-- Exercise objective --
Please print every line of the items below unchanged, leaving out the pictures.

BEGIN

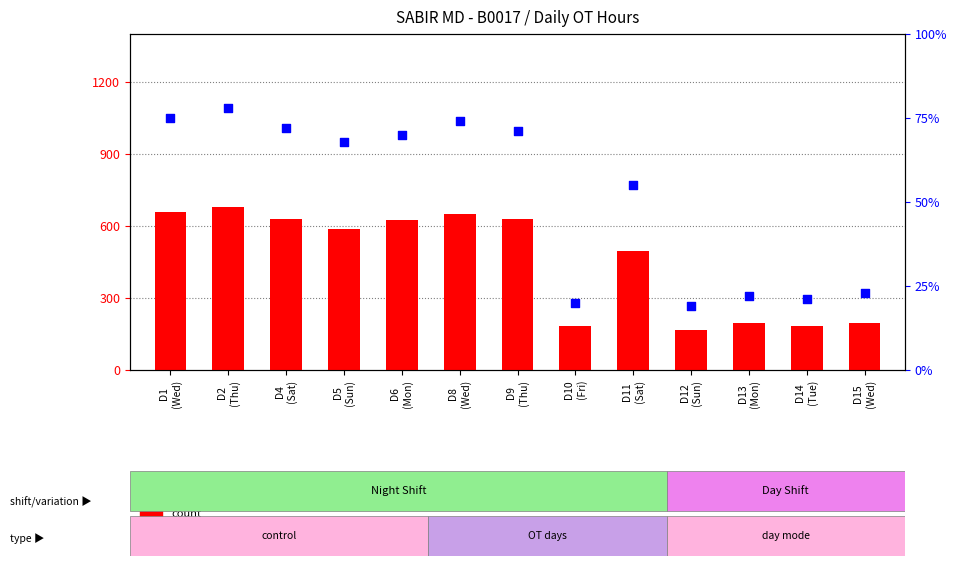

What is the total value across all series at D5
(Sun)?

656.0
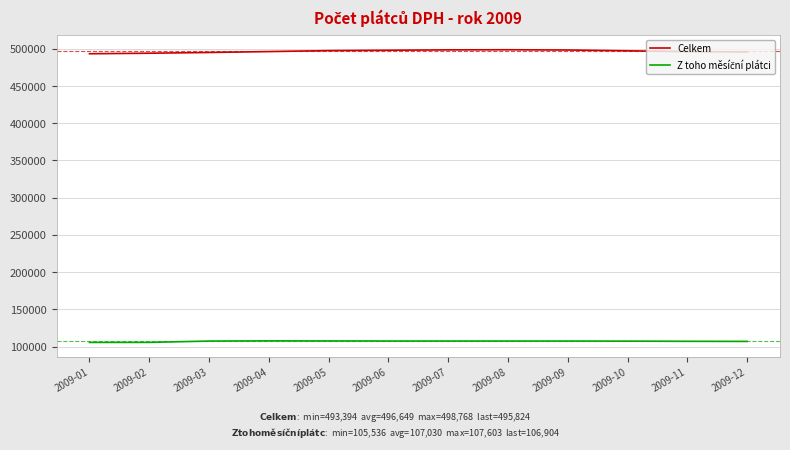

The value of Celkem at 2009-05 is 497585. True or false?

True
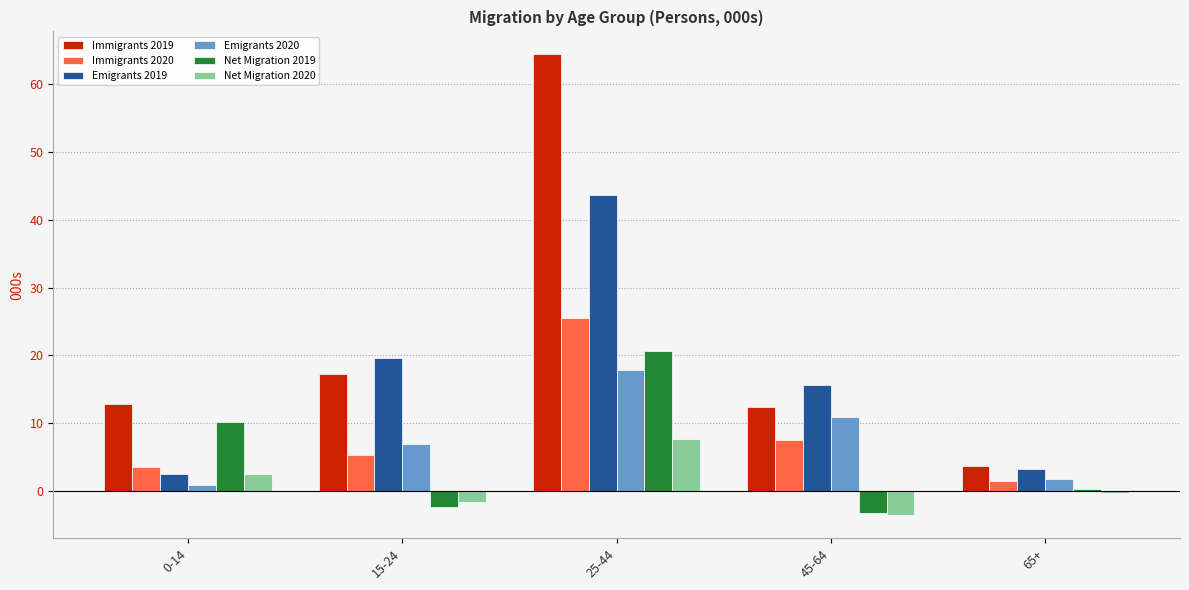

At which category is the sum across all series the highest?

25-44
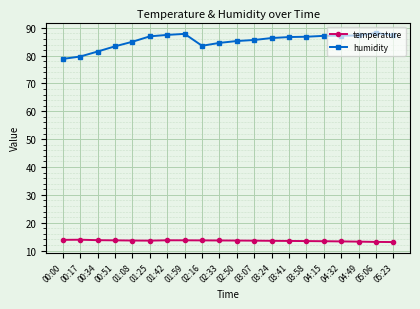

Rank the series by their average value, from highest to lowest.

humidity, temperature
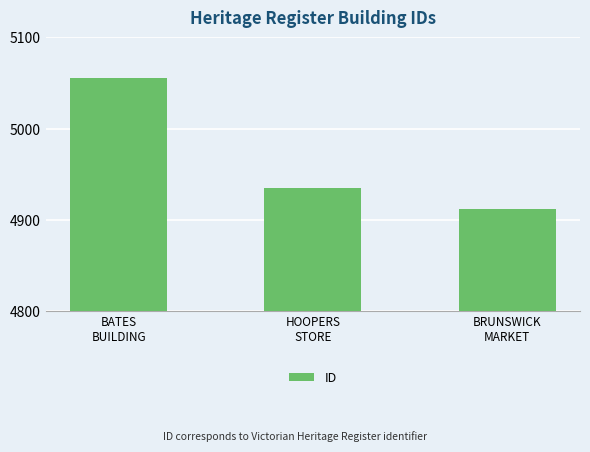

At which category does the chart reach its minimum across all series?

BRUNSWICK
MARKET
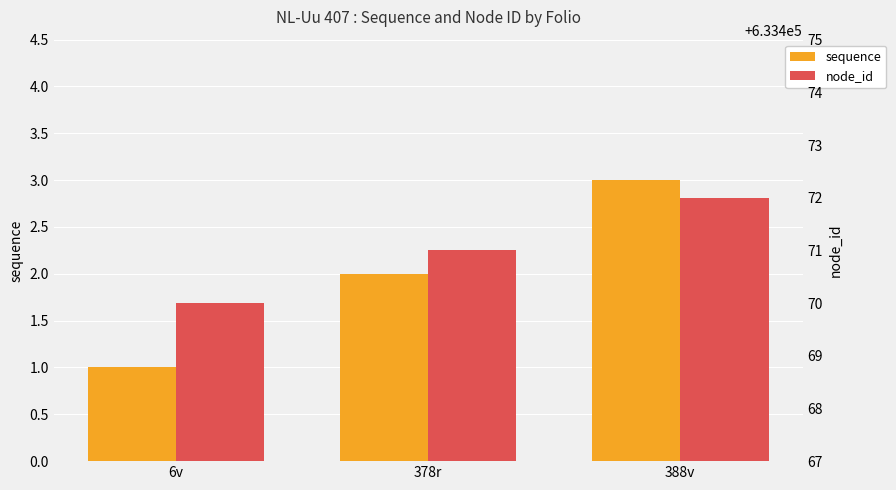

True or false: node_id has a value of 1040616 at 378r.

False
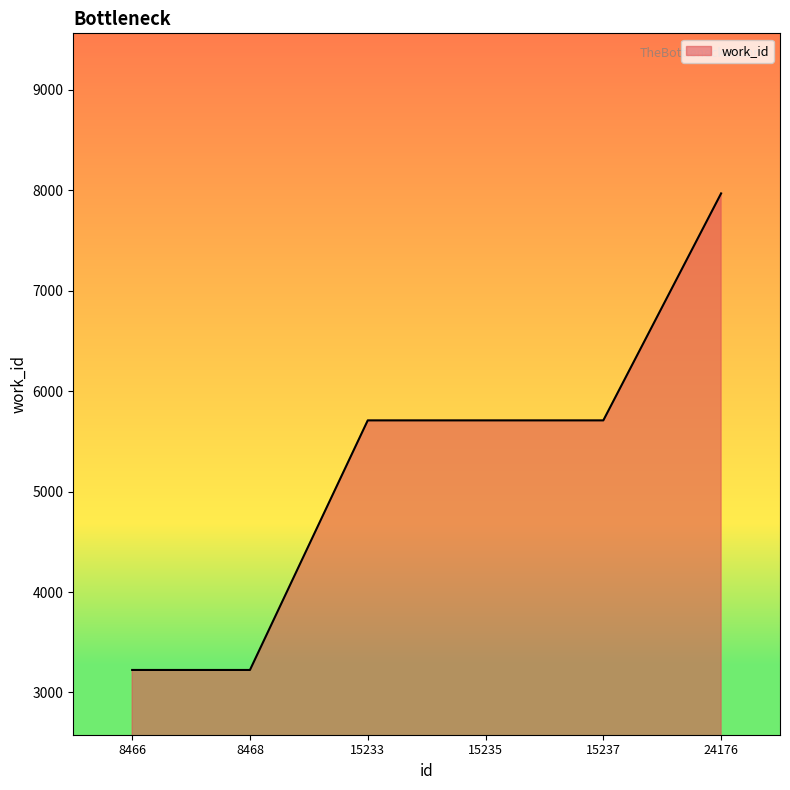

Reading left to right, extract all data points from this chart.

8466=3224	8468=3224	15233=5709	15235=5709	15237=5709	24176=7969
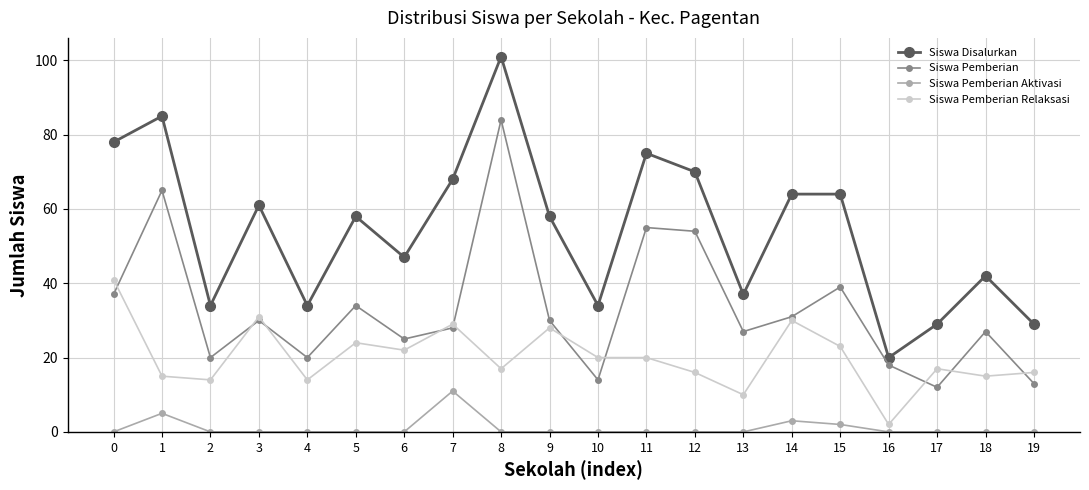

True or false: Siswa Pemberian Aktivasi and Siswa Disalurkan cross at least once.

False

END

-- Written reply --
What is the total value across all series at D5
(Sun)?

656.0

The value of Celkem at 2009-05 is 497585. True or false?

True

At which category is the sum across all series the highest?

25-44

Rank the series by their average value, from highest to lowest.

humidity, temperature

At which category does the chart reach its minimum across all series?

BRUNSWICK
MARKET

True or false: node_id has a value of 1040616 at 378r.

False

Reading left to right, extract all data points from this chart.

8466=3224	8468=3224	15233=5709	15235=5709	15237=5709	24176=7969

True or false: Siswa Pemberian Aktivasi and Siswa Disalurkan cross at least once.

False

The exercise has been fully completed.